President signs Trade Promotion Authority bill
Washington—President Obama’s signature on Trade Promotion Authority legislation opens the door to creating new trade partnerships around the world that will drive American business forward in the international marketplace, according to American Farm Bureau Federation President Bob Stallman.
“The American economy stands stronger when we work together—and that’s just what Trade Promotion Authority enables us to do at the bargaining table. U.S. agriculture is ready for ambitious trade agreements that break down barriers to products grown and made in America, so our trading partners know we mean business,” Stallman said in a statement.

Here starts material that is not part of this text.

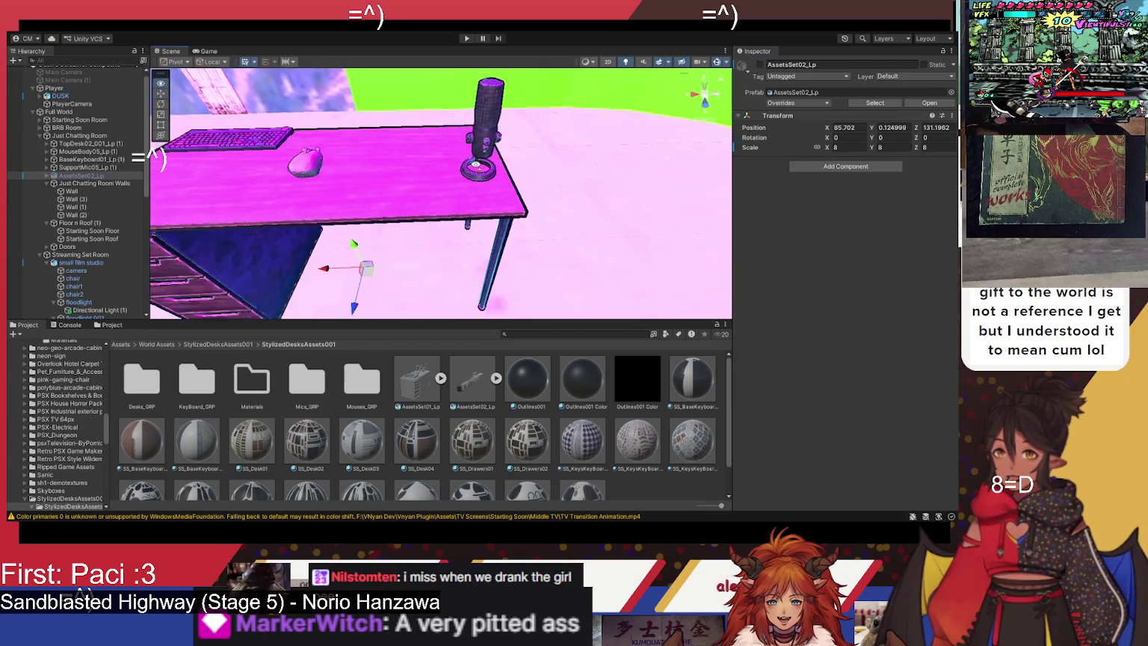
scroll(474, 173, "down", 8)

For the past 40 years, TPA and its precedent versions have provided U.S. negotiators the ability to reach agreement with other nations on trade matters that are not open to change by Congress, yet TPA has protected Congress’ constitutional role to set trade objectives and preserved lawmakers’ final “yea” or “nay” on the agreement.
In 2014, U.S. farmers and ranchers exported more than $152 billion in food, fiber, feed and energy commodities and products to customers around the world, providing the country with a positive net trade of $43 billion over imports. Agriculture’s 2015 export forecast isn’t as sunny, with a projected $9 billion drop. While some of this decrease stems from lower commodity prices for certain crops, ongoing challenges U.S. negotiators face in reaching multilateral agreements and resolving trade conflicts are also a factor.
“Without the ability to finish negotiations and present those agreements to Congress for an up or down ratification vote, we are ceding potential market development and expansion to our competitors and yielding global economic leadership to other nations,” Stallman said in a letter to lawmakers urging them to pass the bill.